In the present study, out of 390 recurrent laryngeal nerves at risk, 14 nerves exhibited temporary vocal fold paresis on flexible fiberoptic laryngoscopy performed. For these 14 nerves, postdissection muscular responses were absent (100 % true-positive findings). Out of 390 RLN at risk, 376 presented postoperative function (96.4 %). Out of these 376 nerves, 370 obtained postdissection responses (94.9 % true-negative findings) and 6 failed to obtain a response (1.5 % false-positive findings). In total, 20 of 390 (5.1 %) recurrent laryngeal nerves failed to get a response, and 370 of 390 (94.9 %) got response.

The sensitivity, specificity, positive predictive value (PPV), negative predictive value (NPV) of the test were 100, 98.4, 70 and 100 %, respectively. The misplacement of the transligamentary needle electrode can lead to a reduction of the signal amplitude or the absence of response. So, if intraoperative RLN response is absent, the surgeon is able to check needle electrode position [21]. In the study of Genther et al., using an endotracheal tube with surface electrodes, 674 patients with 1000 recurrent laryngeal nerves were analyzed. The sensitivity, specificity, PPV, NPV, and accuracy for postdissection amplitude of less than 200 μV regarding prediction of vocal fold paresis were, 95.5, 99.2, 72.4, 99.9, and 99.1 %, respectively [11].

Caragacianu et al. aimed to provide electrophysiological reference range values for threshold stimulation and amplitude of evoked action potential in the setting of recurrent laryngeal nerve preservation and normal postoperative vocal cord function [12]. For group 1 (normal pre and postoperative laryngeal exams), at a suprathreshold stimulation current 1 mA, mean final amplitude was 1179 μV (min: 152 μV, max: 3843 μV); for group 2 (abnormal postoperative vocal cord function), mean final amplitude was 97.5 μV.

In our study, we found similar mean amplitude (1158.34 µV on the right and 1236.26 µV on the left) and the mean amplitude for RLN palsy was below 100 µV (Table 5).

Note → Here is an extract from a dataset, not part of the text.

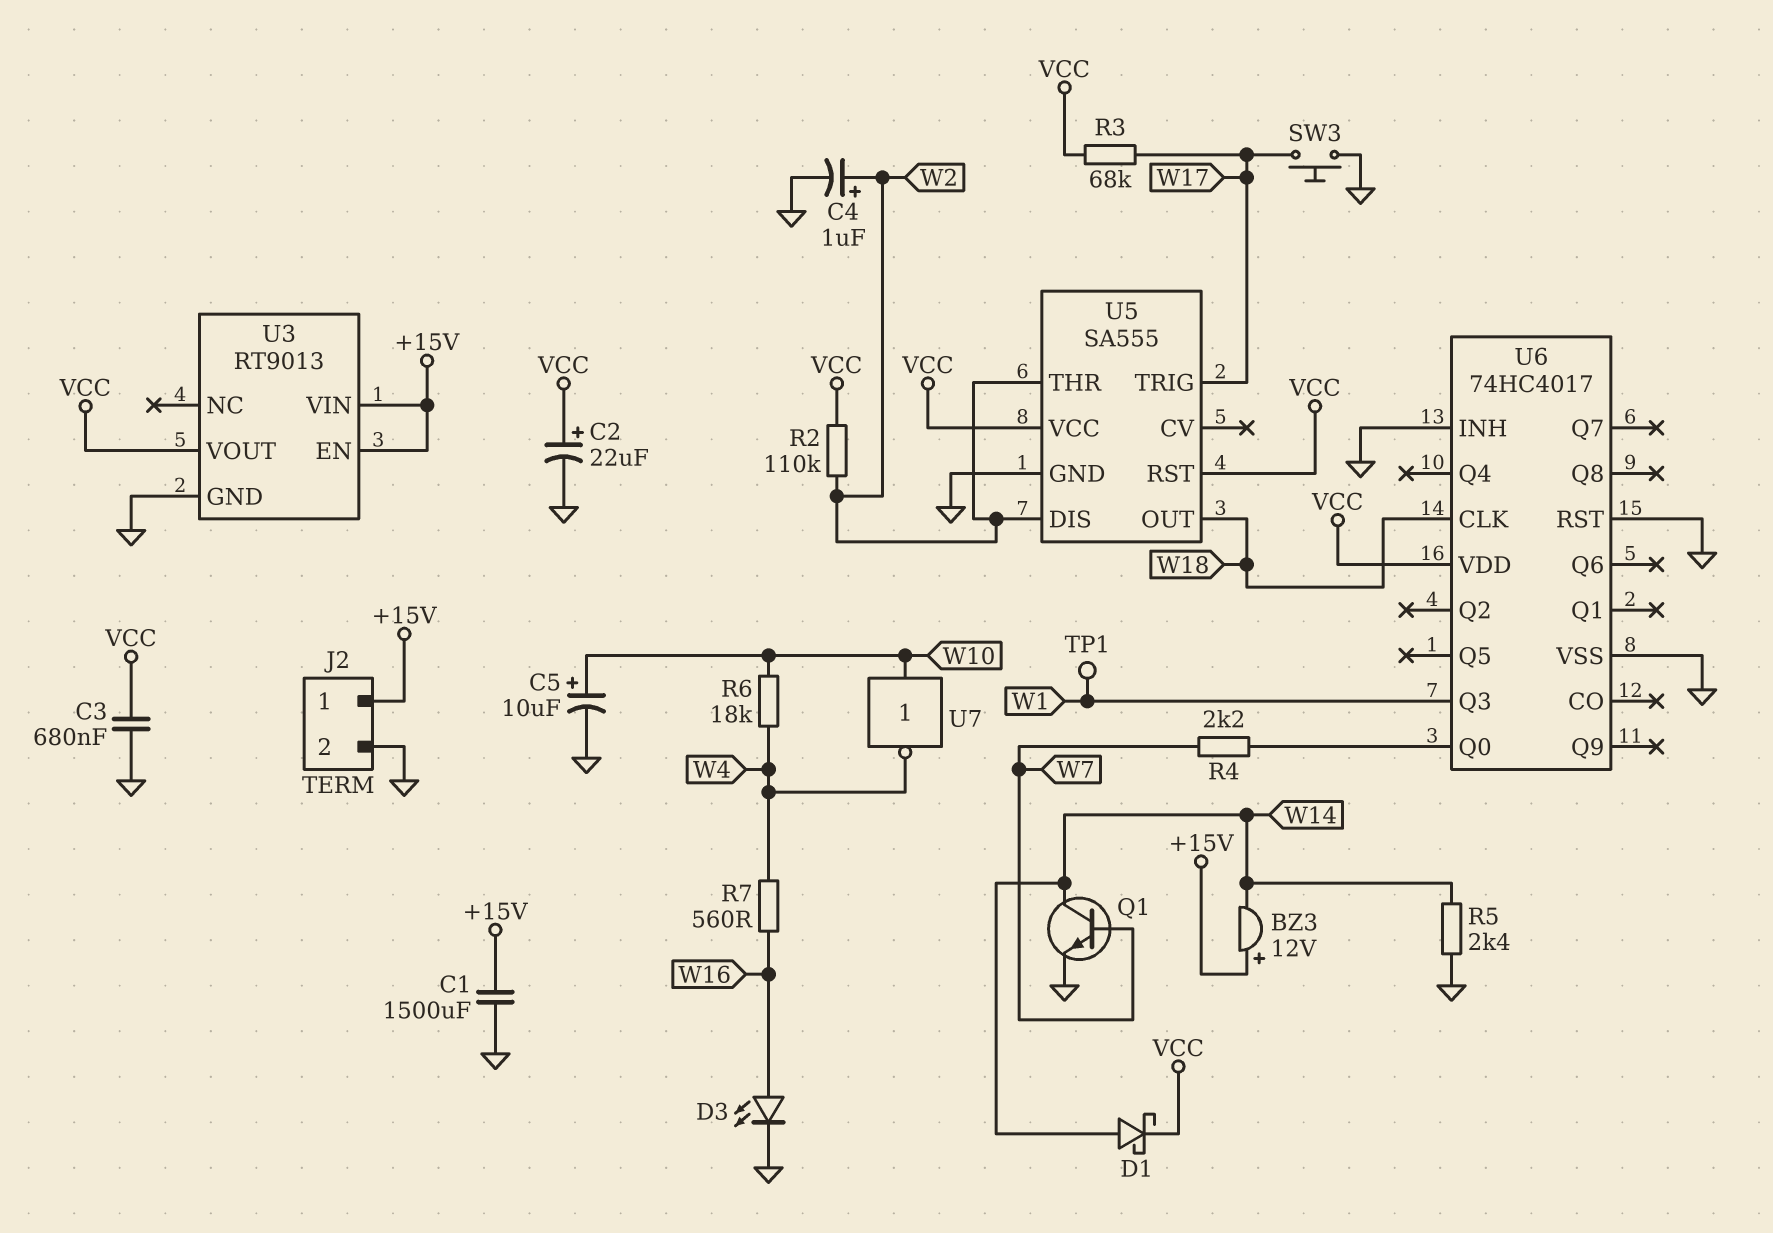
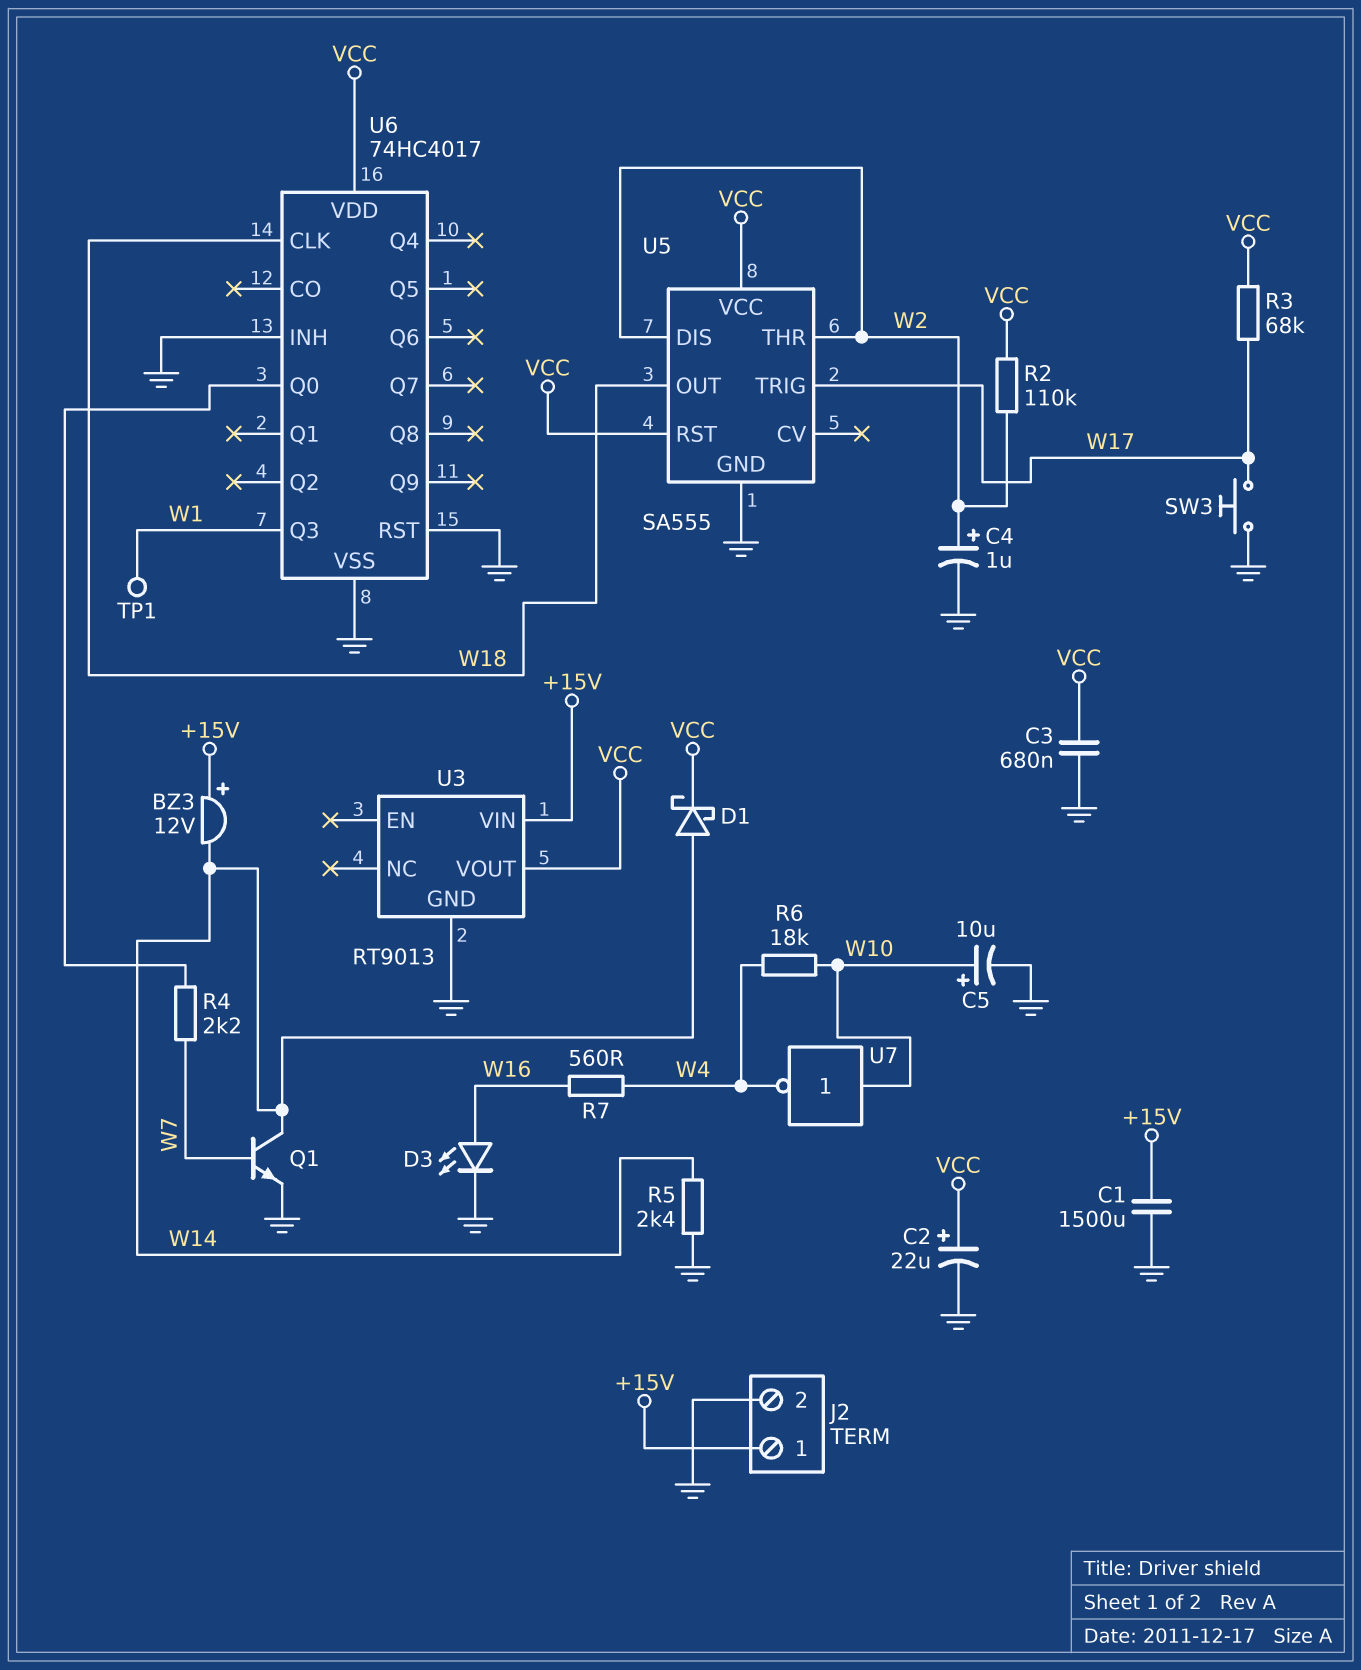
U3 pin EN: +15V -> none

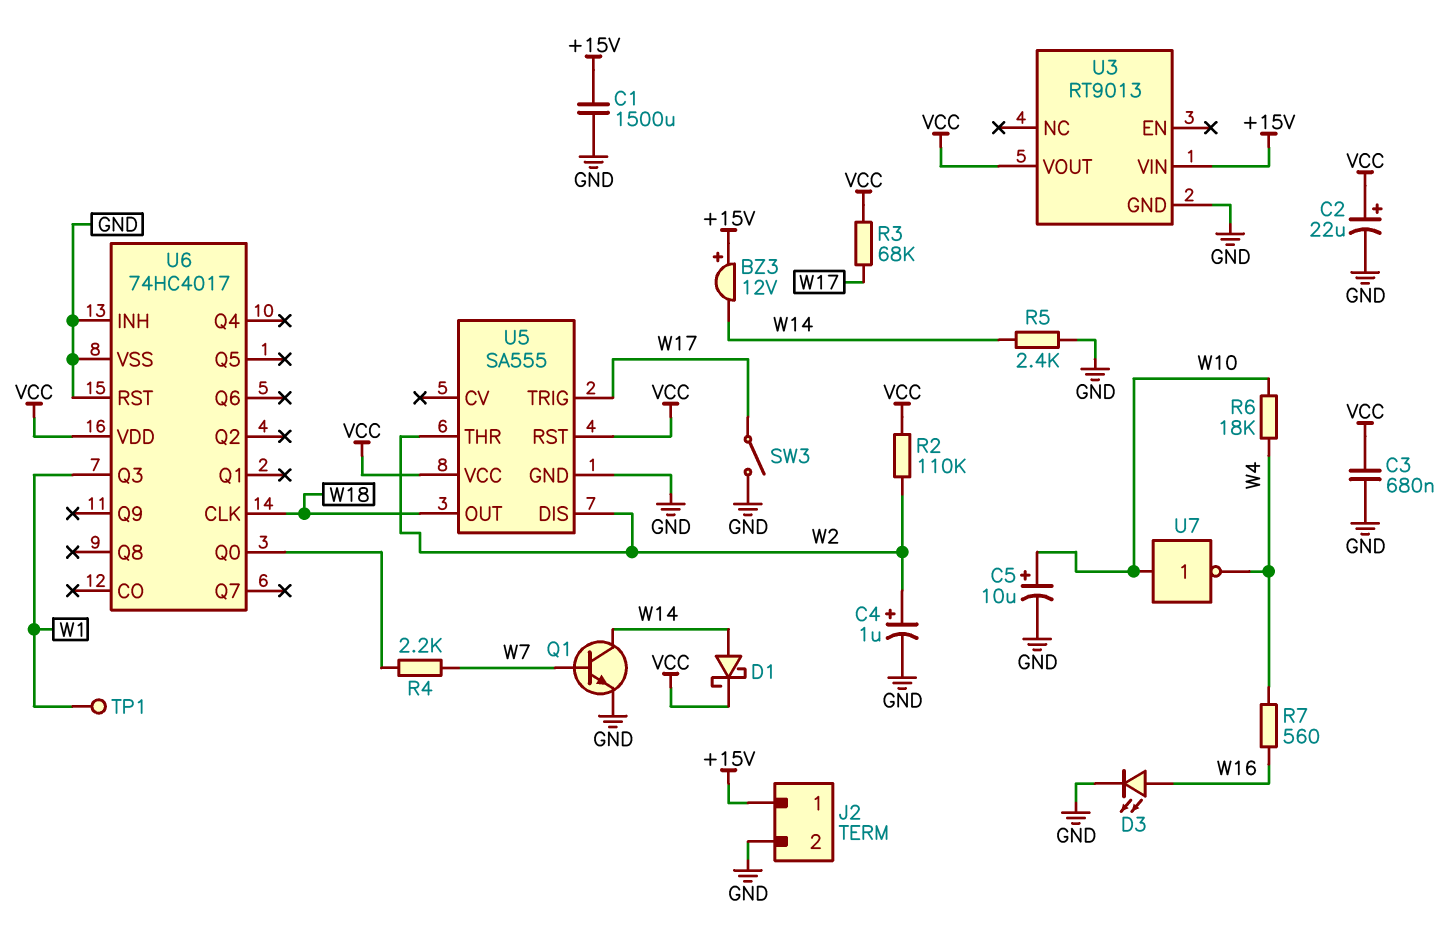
SW3: button (GND, W17) -> switch (GND, W17)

The differences of latency between the right and the left may be explained by morphological and functional asymmetry of the human RLN. We showed previously that the mean lengths of the left and right recurrent laryngeal nerves were, respectively, 136.6 and 75.0 mm with a mean difference of 61.6 mm and the distal and proximal total intraperineural area ratio demonstrated differences between the left and right recurrent laryngeal nerve [22]. The left recurrent laryngeal nerve presents a slight delay about 2.30 ms in the conduction velocity when compared with the right nerve. In our study, the left recurrent laryngeal nerve demonstrated a slight delay about 2.30 ms in the conduction velocity when compared with the right. Continuous vagal intraoperative neural monitoring can provide real-time recurrent laryngeal nerve evaluation during surgical maneuvers in identifying real-time adverse concordant amplitude and latency changes. Prompt modification of the associated surgical maneuver could prevent recurrent laryngeal nerve paralysis [23]. A recent report about the amplitude and latency values for the vagus nerve, RLN and EBSLN (external branch of the superior laryngeal nerve) in a prospective series with normal pre and postoperative vocal cord function, reported a significant divergent latencies of the left and right vagus: so the mean left vagal latency was 8.14 ms compared to a mean right vagal latency of 5.47 ms [24].

A keen interest has been shown recently for the superior laryngeal nerve in thyroid surgeries, because the EBSLN innervates the cricothyroid muscle: cricothyroid muscle paralysis, due to EBSLN injury during thyroid surgery, can lead to a change in voice and reduce ability to produce high frequency tones. So IONM may be also a helpful tool in the identification and preservation of the EBSLN in thyroid surgeries [25].

Conclusion

Using vagal stimulation, IONM of the thyroarytenoid muscle can predict immediate postoperative vocal fold function in patients undergoing bilateral thyroid surgery and be aware of potential airway compromise. If we can get the muscular response, we can be sure that the vocal cord isn’t paralyzed. Using vagal nerve stimulation, the sensitivity and NPV were 100 %.

Physiologically, the thyroarytenoid muscle’s response showed functional asymmetry of laryngeal adduction with a faster vago-recurrent right response of 2.30 ms.